The question of whether to admit China has become more than academic. Trump mused about it a year ago, calling expansion "not a bad idea." But most analysts argue that bringing China into the fold would shatter the group's cohesion. John Kirton warns that a Chinese leader at the table would be "a Trojan horse," tempting individual members to break ranks in pursuit of special economic favors on minerals, technology, and trade. Chris Alden, an international relations expert at the London School of Economics, said adding China "would make it very difficult for it to function."
There is also a cautionary tale. The G7's last expansion—admitting Russia in 1998—ended badly. When Vladimir Putin seized Crimea in 2014, the club froze him out, foreshadowing the full-scale war that began in 2022. Trump has said excluding Russia "was a very big mistake." But Kirton argues the experience convinced other leaders "that they should never take a chance on a less than fully democratic power becoming a full member of their fully democratic club again." So China remains outside, economically indispensable yet politically impossible, a paradox that will only grow more uncomfortable as the years pass.
Notable Quotes
From being only a tiny, benign, panda bear in 1975, China has become a great global dragon.— John Kirton, University of Toronto G7 specialist
China inside would indeed be a Trojan horse, with individual members tempted to break G7 ranks to secure special favors.— John Kirton
The Hearth Conversation Another angle on the story
Why does it matter that China isn't at the table if the G7 can still talk about it?
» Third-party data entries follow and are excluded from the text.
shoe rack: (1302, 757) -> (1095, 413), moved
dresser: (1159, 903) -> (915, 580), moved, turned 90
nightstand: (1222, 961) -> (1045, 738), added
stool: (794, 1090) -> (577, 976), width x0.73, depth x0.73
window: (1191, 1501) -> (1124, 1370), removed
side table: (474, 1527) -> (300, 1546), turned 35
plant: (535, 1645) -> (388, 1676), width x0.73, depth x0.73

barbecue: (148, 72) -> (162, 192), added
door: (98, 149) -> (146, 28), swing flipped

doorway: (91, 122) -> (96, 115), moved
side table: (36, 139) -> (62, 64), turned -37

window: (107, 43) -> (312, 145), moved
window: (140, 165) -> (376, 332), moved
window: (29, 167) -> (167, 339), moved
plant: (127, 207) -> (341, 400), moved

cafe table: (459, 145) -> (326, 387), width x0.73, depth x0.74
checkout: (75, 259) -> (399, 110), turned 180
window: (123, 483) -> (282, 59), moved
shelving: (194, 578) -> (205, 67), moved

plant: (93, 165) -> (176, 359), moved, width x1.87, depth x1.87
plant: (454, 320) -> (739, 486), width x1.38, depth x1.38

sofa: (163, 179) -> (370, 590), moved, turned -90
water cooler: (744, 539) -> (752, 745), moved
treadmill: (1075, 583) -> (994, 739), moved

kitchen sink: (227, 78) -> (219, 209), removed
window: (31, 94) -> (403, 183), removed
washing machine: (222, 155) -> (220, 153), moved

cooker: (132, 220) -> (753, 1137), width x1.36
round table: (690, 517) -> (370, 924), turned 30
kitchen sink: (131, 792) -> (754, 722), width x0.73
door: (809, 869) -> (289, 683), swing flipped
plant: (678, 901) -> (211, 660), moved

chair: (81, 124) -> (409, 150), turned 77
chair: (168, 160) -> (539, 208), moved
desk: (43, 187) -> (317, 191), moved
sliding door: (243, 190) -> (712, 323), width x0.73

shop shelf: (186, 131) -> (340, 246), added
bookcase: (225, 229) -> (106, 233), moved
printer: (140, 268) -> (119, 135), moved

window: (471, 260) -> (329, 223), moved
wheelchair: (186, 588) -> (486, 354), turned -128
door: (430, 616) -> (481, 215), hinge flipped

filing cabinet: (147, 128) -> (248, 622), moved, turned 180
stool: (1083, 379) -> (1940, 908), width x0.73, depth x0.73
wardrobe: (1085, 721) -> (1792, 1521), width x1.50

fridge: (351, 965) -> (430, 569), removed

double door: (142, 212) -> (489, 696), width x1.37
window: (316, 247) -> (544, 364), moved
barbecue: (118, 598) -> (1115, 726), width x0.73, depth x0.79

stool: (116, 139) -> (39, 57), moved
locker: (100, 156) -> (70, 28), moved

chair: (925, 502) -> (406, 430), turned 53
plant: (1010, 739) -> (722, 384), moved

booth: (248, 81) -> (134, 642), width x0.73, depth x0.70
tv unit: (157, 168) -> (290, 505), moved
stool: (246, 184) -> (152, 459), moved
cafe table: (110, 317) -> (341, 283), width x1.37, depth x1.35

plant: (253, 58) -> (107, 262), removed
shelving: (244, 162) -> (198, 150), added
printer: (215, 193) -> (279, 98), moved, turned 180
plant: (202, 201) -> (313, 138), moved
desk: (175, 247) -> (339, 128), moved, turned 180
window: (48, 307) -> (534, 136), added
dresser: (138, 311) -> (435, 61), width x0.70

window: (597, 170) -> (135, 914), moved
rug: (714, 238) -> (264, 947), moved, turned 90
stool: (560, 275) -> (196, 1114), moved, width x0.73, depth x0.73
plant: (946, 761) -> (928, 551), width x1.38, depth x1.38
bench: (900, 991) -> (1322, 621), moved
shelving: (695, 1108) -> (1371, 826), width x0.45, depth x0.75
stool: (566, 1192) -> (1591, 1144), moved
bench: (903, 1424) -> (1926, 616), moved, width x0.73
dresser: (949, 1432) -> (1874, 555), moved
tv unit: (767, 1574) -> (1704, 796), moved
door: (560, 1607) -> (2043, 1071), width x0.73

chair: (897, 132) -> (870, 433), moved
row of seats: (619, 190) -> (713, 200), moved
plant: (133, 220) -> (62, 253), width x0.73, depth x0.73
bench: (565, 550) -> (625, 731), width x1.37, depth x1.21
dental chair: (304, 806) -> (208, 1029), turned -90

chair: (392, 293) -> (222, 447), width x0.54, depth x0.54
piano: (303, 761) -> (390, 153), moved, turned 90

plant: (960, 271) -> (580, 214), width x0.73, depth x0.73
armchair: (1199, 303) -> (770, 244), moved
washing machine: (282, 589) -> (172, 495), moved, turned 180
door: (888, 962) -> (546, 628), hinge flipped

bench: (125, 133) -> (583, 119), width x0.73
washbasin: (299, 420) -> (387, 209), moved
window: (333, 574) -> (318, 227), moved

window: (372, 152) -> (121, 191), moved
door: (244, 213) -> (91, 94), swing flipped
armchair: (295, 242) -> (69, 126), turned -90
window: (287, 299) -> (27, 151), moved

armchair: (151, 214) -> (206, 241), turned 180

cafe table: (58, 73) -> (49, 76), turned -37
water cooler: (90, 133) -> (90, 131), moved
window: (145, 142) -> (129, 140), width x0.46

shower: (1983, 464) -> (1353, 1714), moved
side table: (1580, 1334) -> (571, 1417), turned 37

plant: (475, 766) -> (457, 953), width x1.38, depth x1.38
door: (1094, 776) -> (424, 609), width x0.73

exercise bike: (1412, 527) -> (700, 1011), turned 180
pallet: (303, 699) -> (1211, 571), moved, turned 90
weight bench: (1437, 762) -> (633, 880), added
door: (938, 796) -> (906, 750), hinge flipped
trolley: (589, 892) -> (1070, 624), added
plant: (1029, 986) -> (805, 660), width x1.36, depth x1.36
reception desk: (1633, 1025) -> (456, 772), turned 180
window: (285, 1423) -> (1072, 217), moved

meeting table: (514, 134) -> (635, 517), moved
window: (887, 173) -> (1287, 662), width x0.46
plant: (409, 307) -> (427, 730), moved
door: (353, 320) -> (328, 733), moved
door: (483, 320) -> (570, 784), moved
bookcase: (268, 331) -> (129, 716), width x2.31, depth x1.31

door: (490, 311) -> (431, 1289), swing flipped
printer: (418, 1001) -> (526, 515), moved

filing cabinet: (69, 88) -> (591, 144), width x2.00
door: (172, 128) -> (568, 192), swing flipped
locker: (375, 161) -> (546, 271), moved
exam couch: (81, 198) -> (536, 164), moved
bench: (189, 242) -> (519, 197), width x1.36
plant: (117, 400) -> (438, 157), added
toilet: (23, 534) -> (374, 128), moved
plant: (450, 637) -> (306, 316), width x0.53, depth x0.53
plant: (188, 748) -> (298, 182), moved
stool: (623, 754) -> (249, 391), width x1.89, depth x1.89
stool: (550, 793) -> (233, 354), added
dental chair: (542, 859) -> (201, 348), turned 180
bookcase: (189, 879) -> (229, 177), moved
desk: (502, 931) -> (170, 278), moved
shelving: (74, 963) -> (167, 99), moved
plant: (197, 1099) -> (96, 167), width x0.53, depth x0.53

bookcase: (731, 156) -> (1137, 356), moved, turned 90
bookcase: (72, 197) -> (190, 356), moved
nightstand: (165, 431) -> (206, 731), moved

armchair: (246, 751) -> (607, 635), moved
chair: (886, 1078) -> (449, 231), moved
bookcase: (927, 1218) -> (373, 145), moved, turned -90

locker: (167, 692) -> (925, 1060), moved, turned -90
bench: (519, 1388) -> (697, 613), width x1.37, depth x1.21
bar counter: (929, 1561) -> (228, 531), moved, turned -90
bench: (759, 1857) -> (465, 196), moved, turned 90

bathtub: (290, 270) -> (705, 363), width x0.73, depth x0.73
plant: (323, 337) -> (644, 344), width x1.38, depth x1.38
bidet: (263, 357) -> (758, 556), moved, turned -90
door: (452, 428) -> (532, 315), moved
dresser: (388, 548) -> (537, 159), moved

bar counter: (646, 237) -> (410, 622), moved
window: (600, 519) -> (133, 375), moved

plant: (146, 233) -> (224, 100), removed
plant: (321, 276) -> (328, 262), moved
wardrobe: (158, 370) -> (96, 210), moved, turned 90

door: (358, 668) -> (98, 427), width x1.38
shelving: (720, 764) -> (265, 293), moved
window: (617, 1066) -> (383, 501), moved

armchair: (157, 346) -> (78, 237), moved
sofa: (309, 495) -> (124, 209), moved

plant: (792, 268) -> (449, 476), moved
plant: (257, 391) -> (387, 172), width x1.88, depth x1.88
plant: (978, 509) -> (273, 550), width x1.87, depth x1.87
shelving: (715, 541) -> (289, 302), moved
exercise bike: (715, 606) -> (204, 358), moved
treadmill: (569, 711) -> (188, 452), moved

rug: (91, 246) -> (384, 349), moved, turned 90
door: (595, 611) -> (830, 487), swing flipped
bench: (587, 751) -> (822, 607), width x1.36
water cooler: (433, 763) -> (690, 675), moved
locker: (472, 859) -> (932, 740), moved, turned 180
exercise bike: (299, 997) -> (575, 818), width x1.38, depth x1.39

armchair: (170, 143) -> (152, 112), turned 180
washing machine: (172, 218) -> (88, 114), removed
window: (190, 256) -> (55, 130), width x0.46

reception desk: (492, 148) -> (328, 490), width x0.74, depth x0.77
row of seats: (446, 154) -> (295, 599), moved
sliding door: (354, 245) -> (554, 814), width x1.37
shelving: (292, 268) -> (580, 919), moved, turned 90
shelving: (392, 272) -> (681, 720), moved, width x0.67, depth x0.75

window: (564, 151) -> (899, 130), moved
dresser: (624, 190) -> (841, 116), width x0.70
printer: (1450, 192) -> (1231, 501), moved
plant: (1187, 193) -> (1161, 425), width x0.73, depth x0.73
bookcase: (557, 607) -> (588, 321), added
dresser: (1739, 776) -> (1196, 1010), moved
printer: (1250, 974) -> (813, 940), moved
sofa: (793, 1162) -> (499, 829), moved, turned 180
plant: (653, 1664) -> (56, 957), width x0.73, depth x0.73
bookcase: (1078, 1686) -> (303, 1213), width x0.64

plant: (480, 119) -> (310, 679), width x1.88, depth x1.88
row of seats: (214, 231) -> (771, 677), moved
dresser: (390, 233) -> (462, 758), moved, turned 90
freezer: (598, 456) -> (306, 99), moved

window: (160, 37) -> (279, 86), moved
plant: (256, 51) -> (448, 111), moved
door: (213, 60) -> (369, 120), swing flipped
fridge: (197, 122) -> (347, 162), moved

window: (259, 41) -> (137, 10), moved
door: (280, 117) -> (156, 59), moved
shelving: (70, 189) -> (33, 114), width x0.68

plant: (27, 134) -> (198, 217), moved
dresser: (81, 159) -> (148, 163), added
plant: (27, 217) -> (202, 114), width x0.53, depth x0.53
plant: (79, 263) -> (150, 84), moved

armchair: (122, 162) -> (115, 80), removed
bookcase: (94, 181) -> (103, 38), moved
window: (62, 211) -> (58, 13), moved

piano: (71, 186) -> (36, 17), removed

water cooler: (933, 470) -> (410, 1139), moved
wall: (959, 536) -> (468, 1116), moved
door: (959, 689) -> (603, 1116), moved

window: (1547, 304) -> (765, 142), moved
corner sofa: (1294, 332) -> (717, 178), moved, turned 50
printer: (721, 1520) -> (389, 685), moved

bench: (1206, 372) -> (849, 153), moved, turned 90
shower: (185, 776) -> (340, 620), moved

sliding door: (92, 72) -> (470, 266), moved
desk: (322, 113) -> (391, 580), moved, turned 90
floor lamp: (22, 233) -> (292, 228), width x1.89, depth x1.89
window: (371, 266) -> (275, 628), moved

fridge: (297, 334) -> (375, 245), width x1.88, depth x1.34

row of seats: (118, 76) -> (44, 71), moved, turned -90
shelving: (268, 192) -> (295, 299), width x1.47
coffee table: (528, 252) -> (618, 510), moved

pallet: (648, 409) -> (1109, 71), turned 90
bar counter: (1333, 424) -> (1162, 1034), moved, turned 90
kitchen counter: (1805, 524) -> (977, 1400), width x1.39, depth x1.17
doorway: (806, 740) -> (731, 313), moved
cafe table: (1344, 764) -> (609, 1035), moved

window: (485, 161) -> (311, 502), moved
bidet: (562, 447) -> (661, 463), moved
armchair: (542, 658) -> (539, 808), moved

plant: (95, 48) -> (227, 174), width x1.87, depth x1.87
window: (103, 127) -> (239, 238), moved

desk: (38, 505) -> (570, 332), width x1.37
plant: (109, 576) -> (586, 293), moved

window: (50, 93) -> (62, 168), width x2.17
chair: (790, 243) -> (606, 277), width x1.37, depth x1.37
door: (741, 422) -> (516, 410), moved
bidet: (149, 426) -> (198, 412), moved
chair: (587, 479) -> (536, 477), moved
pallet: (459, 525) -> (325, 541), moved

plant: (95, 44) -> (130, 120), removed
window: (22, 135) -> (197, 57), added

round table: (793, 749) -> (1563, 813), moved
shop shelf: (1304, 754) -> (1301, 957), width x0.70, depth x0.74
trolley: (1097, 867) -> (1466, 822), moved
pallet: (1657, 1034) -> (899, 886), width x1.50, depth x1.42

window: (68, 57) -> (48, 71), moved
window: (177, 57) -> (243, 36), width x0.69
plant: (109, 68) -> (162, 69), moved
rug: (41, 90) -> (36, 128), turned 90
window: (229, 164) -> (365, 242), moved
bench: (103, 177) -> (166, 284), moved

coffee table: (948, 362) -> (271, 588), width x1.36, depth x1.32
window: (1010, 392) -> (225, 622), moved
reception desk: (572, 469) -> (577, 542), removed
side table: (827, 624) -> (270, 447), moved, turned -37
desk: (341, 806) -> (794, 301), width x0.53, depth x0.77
Because decisions made without the person most affected by them tend to be incomplete or ineffective. The G7 can agree on trade policy toward China, but China won't be there to negotiate or commit to anything. It's like planning a dinner party and discussing the guest of honor while they're in the other room.
But couldn't adding China actually make things worse—create more conflict?
That's the real fear. Right now, the G7 can present a united front against Chinese trade practices or technology concerns. If China were inside the room, members might start making side deals to protect their own industries or secure access to rare minerals. The group's strength comes partly from its exclusivity.
Is this about democracy, or is it really about power?
It's both, genuinely. The democracy rule isn't just window dressing—it reflects shared values about how societies should work. But it's also convenient, because it lets the G7 exclude a rival without saying "we're keeping you out because you're too strong."
What does China actually want?
That's unclear. Publicly, Beijing criticizes the G7 as a relic of Cold War thinking. But privately, analysts say China knows the group represents real power—economic, military, technological. Being excluded stings, but being inside might be worse if it meant constant confrontation.
So this is a stalemate?
For now. But it's an unstable one. As China's economy grows and the G7's relative share of global power shrinks, the logic of exclusion gets harder to maintain. Eventually something has to give.